Küresel krizin beklediklerinden daha fazla derinleştiğini belirten Devlet Bakanı Mehmet Şimşek, bunun reel ekonomiye yansımasının henüz ortasında olduğunu ve dibini bulmasının 2009'u bulacağını vurguladı
Devlet Bakanı Mehmet Şimşek, Türkiye dahil hiçbir ülkenin, küresel ekonomideki gelişmelere bağışık olmadığını söyledi. Dünya ekonomisinin, 1930 ekonomik buhranından sonraki en büyük krizle karşı karşıya olduğunu ve krizin derinleştiğini belirten Şimşek, yılın üçüncü çeyreğinde, yükselen piyasalardaki borsaların yüzde 20 oranında bir değer kaybettiğini, bunun da tarihteki en kötü düşüşlerden biri olduğunu kaydetti.
ABD'nin 850 milyar dolara ulaşan ve Kongrede onaylanan kurtarma paketini, dünya ekonomisi açısından olumlu bir gelişme olarak değerlendiren Şimşek, dünya ekonomisinin yüzde 30'unu oluşturan ABD'nin, geçici çözümlerden vazgeçerek, kurtarma paketi gibi geniş kapsamlı ve sistematik bir çözüme yöneldiğine dikkat çekti. ABD'deki krizin zamanında anlaşılamadığını, riskin boyutları açısından büyük resmin görülemediğini ifade eden Şimşek, bu nedenle zamanında kalıcı bir çözüm gerçekleştirilemediğini vurguladı.
Bakan şimşek, krizin Türkiye ekonomisine yansımasının, “dünya ve Avrupa ekonomisindeki yavaşlama' ile 'finansman boyutu” gibi iki dolaylı kanalla olacağını ifade etti.
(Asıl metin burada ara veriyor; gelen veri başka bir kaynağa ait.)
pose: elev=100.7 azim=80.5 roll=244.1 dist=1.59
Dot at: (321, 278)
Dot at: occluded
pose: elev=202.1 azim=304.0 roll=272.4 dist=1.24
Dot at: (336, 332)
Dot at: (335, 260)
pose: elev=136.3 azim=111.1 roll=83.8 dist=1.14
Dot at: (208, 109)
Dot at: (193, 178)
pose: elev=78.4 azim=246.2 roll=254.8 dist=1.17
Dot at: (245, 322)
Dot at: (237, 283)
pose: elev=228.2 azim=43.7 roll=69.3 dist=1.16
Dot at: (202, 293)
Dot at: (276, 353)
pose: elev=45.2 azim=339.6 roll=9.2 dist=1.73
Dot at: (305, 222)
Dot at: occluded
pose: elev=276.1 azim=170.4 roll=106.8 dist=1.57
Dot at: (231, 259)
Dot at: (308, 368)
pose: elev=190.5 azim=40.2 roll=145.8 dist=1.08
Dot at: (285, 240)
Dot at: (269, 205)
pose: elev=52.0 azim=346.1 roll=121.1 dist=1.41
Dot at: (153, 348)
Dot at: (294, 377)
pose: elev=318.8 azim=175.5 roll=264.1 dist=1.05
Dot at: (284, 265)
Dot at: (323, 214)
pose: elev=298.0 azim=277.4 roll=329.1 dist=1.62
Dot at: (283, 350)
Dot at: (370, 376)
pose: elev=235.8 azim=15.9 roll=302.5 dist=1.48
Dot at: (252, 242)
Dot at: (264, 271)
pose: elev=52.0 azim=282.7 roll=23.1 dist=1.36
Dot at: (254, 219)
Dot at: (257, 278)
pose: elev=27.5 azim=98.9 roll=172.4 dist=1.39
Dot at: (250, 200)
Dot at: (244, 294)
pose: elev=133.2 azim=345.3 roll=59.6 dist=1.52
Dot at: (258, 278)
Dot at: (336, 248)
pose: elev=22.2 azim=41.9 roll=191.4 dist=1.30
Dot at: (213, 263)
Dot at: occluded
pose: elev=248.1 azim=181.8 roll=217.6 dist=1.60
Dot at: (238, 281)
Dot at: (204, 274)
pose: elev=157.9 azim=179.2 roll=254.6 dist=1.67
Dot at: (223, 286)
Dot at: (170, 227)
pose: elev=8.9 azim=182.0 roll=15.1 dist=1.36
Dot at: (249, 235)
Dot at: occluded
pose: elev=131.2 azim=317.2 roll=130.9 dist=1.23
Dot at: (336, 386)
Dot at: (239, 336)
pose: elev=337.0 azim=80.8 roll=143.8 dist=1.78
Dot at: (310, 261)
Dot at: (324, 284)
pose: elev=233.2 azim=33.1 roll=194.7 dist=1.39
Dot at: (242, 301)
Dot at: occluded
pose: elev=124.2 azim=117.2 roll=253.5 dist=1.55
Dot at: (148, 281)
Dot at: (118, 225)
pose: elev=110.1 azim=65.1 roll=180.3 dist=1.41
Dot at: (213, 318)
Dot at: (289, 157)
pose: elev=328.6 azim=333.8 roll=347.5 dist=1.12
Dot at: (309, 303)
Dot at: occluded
Türkiye'nin en büyük ticari ortaklarından olan Avrupa ekonomisinin durgunluğa girdiğini belirten Şimşek, bunun ihracatı olumsuz etkileyebileceğini, ikinci dolaylı etkinin de “finansman” kanalıyla olacağını belirtti.
Bakan Şimşek, kesin olmamakla birlikte, küresel krizin finans piyasaları açısından muhtemelen dibe vurduğunu ancak reel ekonomilere yansımaları açısından, dünya ekonomisinin henüz krizin ortasında bulunduğunu ve reel ekonomiye yansımaları açısından dibini bulmasının 2009'u bulacağını vurguladı. Bakan Şimşek, IMF ile Ağustos ayından bu yana teknik görüşmelerin sürdüğünü sözlerine ekledi.